### Work order
Please output the records below word for word and omit the pictures.

Page layout parsing data:

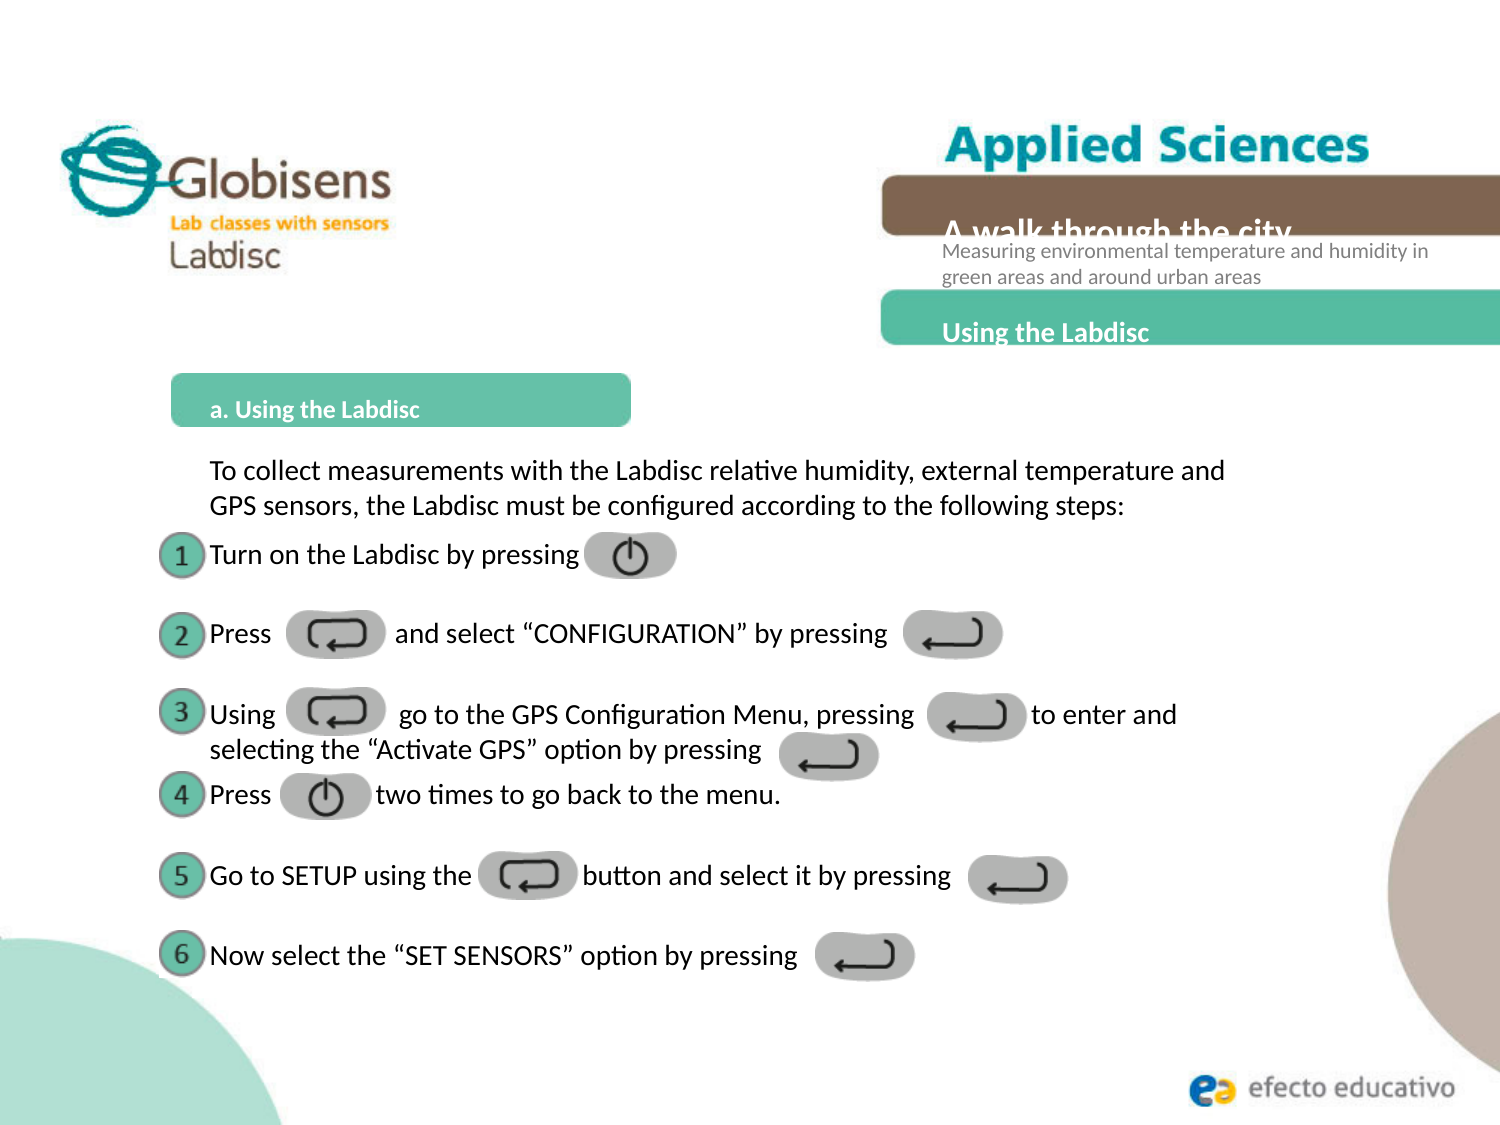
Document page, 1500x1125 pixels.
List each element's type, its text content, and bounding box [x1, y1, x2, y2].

text_box Measuring environmental temperature and humidity in green areas and around urban areas [927, 228, 1447, 297]
text_box Press and select “CONFIGURATION” by pressing [194, 607, 1282, 657]
text_box Turn on the Labdisc by pressing [194, 527, 1282, 578]
text_box Go to SETUP using the button and select it by pressing [194, 848, 1282, 899]
text_box a. Using the Labdisc [194, 385, 659, 445]
text_box To collect measurements with the Labdisc relative humidity, external temperature and GPS sensors, the Labdisc must be configured according to the following steps: [194, 444, 1282, 527]
text_box Using go to the GPS Configuration Menu, pressing to enter and selecting the “Activate GPS” option by pressing [194, 687, 1282, 767]
text_box Press two times to go back to the menu. [194, 767, 1282, 818]
text_box Now select the “SET SENSORS” option by pressing [204, 928, 1282, 979]
text_box A walk through the city [927, 192, 1365, 226]
picture [0, 0, 1500, 1125]
text_box Using the Labdisc [927, 305, 1500, 374]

### Written response
Document page, 1500x1125 pixels.
List each element's type, its text content, and bounding box [x1, y1, x2, y2].

text_box Measuring environmental temperature and humidity in green areas and around urban areas [927, 228, 1447, 297]
text_box Press and select “CONFIGURATION” by pressing [194, 607, 1282, 657]
text_box Turn on the Labdisc by pressing [194, 527, 1282, 578]
text_box Go to SETUP using the button and select it by pressing [194, 848, 1282, 899]
text_box a. Using the Labdisc [194, 385, 659, 445]
text_box To collect measurements with the Labdisc relative humidity, external temperature and GPS sensors, the Labdisc must be configured according to the following steps: [194, 444, 1282, 527]
text_box Using go to the GPS Configuration Menu, pressing to enter and selecting the “Activate GPS” option by pressing [194, 687, 1282, 767]
text_box Press two times to go back to the menu. [194, 767, 1282, 818]
text_box Now select the “SET SENSORS” option by pressing [204, 928, 1282, 979]
text_box A walk through the city [927, 192, 1365, 226]
picture [0, 0, 1500, 1125]
text_box Using the Labdisc [927, 305, 1500, 374]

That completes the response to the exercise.